Reykjavik, the capital of Iceland, may be a small city by international standards, but it has a lot going for it.

Like any European capital, the city is packed with great restaurants, lively bars and a good range of hotels for all budgets. The city hosts a number of annual festivals, several excellent museums and a great music and cultural scene. Reykjavik’s architectural style of brightly coloured buildings, with traditional corrugated iron-clad houses alongside ultra-modernist blocks make it a curious and explorable city.


But perhaps even more importantly, virtually every northern lights tour starts and ends in the city. Most visitors assume Reykjavik will be a stopping-off point to explore the rest of the island and see the lights, but with stunning scenery right on the city’s doorstep you can find some excellent viewing spots just a short drive from your hotel.

Most people come to Iceland hoping to see the northern lights, and there are many spots near Reykjavik from where it’s possible to catch a great light show, if the conditions are right.

Grótta lighthouse, to the northwest of the city, is where the skies are darkest and where the sea meets land, creating a unique atmosphere. If the northern lights are visible here, you might see some spectacular reflections in the water. The area is also free to access. The lighthouse is a 10-minute taxi ride from Reykjavik City Hall.

Öskjuhlíð Hill is the closest viewing site to central Reykjavik, close to Perlan on a hill behind Hallgrimskirkja. Here, the lights reflect and dance on the snow on the surrounding mountains and can be wonderful to see. Take bus number 18 from Hlemmur Bus Terminal to Perlan (a single fare costs ISK 440 each way).

At a glance

As the hub for your holiday, Reykjavik has a lot going for it. Being compact but with many hotels and attractions, it’s easy and convenient to get around. And unlike some of the country’s other viewing locations, there’s no need for off-road vehicles to catch a light show!

Reykjavik is where you’ll find experienced northern lights tour companies, and there is also a specialised observer base for the lights. Perhaps unsurprisingly, the Icelandic Meteorological Office is one of the world’s leading authorities on aurora forecasting. Experienced forecasters use satellite images to provide a live picture of where to find the northern lights across Iceland on their website.

The city is close to Iceland’s only international airport and there are domestic flights to other destinations across the island.

There are drawbacks to light spotting in Reykjavik of course. As a small but buzzing city, there is some light pollution, which can make it less than ideal. That said, when the aurora forecast looks especially good, city authorities will sometimes switch off the street lights to give residents a clearer view.

Remember that Iceland is an increasingly popular and busy place, and during the autumn and winter months, the private and small group tour companies are regularly fully booked.
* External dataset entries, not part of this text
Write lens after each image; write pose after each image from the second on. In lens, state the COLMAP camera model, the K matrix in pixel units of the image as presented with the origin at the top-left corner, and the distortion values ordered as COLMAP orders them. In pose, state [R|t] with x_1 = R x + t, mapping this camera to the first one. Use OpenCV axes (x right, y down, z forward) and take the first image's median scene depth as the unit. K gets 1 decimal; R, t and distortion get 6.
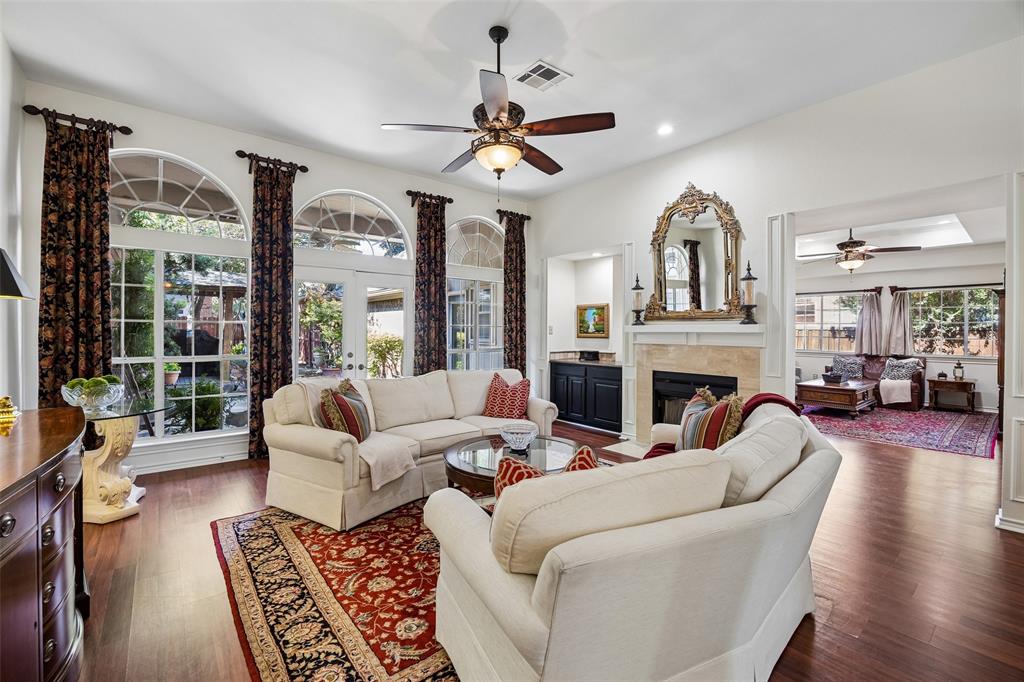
lens RADIAL K [[431.7, 0, 513.6], [0, 431.7, 336.0], [0, 0, 1]] dist [-0.002050, -0.000157]
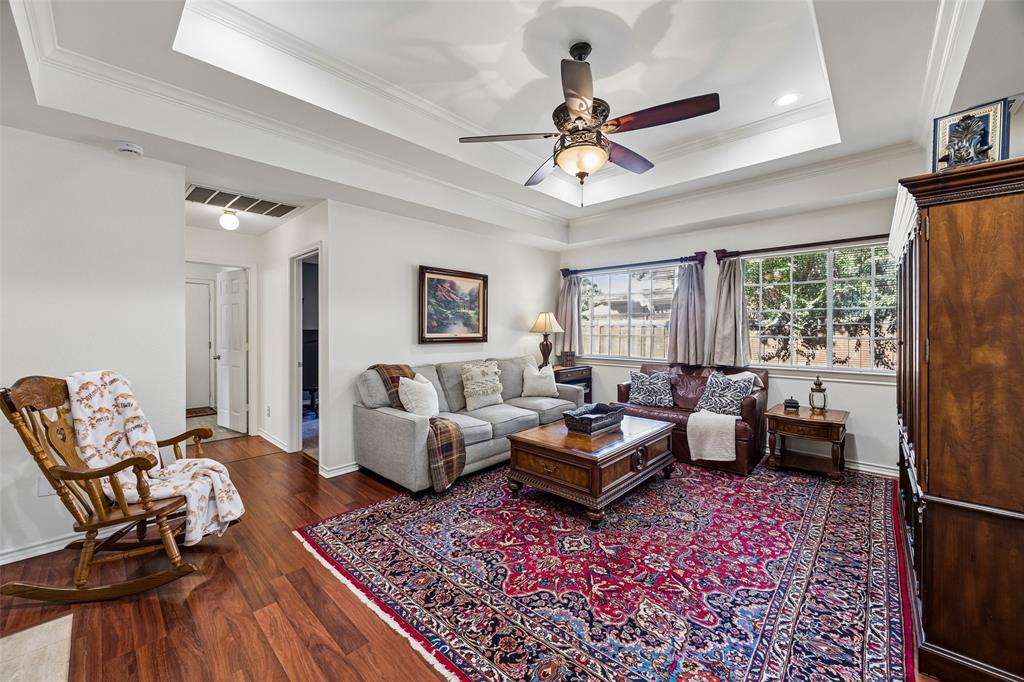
lens RADIAL K [[390.8, 0, 508.6], [0, 390.8, 333.2], [0, 0, 1]] dist [-0.002362, -0.000004]
pose [[0.992403, -0.000664, 0.123031, 0.532181], [0.000975, 0.999996, -0.002468, 0.000559], [-0.123029, 0.002569, 0.992400, 0.508897]]
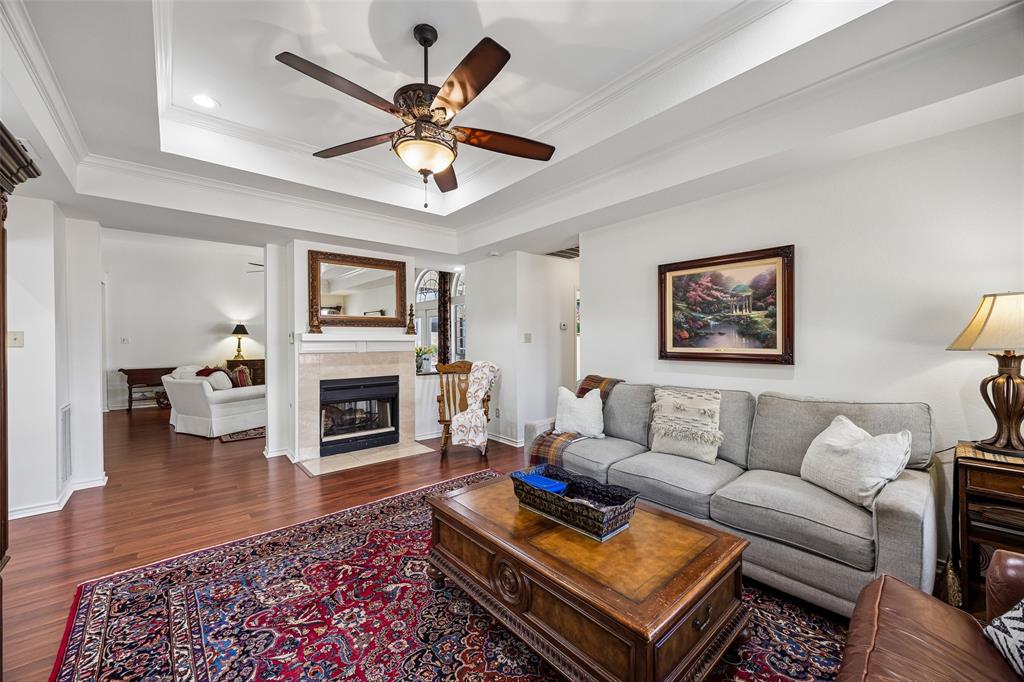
lens RADIAL K [[390.8, 0, 510.4], [0, 390.8, 341.9], [0, 0, 1]] dist [-0.002362, -0.000004]
pose [[0.023622, 0.003568, -0.999715, 0.893729], [-0.008283, 0.999960, 0.003373, -0.005775], [0.999687, 0.008201, 0.023651, 0.848081]]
And you won’t be the only one chasing the lights--there will be lots of coach parties out hoping to catch the light show.

Other attractions

Of course, being a natural phenomenon there’s no guarantee that you’ll see the lights. But whether you see them or not, there are many other attractions in and around Reykjavik to make for a wonderful holiday.

Best-known is the Golden Circle tour of the region’s waterfalls, lagoons and geysers. The tour typically lasts a full day, but half-day tours are available.

In the city, there’s Hallgrímskirkja, a modern church which offers uninterrupted views across the city and the surrounding natural sights (entrance ISK 900).

Reykjavik's annual festivals are a mainstay of the city’s cultural scene. The world-famous Iceland Airwaves festival takes place in early November, in late November there are Christmas carols at the Lighting of the Oslo Christmas Tree and the Winter Lights Festival in early February sees the city’s attractions covered in glowing lights.

At the Secret Solstice Festival (mid-June, during the summer solstice) top musical acts play over 48 hours during constant daylight. Shortly after, Iceland celebrates its National Day (June 17) when the city centre comes alive with parties, food stalls, and re-enactments of Viking battles.

Reykjavik boasts several excellent museums, many of which are dedicated to the country’s Viking past, including Arbaer Open Air Museum (entrance ISK 1,600) which houses an authentic Viking settlement; The Settlement Exhibition - Landnámssýningin (entrance ISK 1,600) which is an interactive museum dedicated to the city’s Viking legacy; and Culture House - Safnahúsið (entrance ISK 2,000) which displays artefacts of historical significance.

For something a little more unusual there is the Phallological Museum, dedicated to more than 200 penises of animals, fish, and humans (entrance ISK 1,500).

And of course, there’s plenty of shopping to be had on Iceland's main shopping street, Laugavegur, in the centre of the city.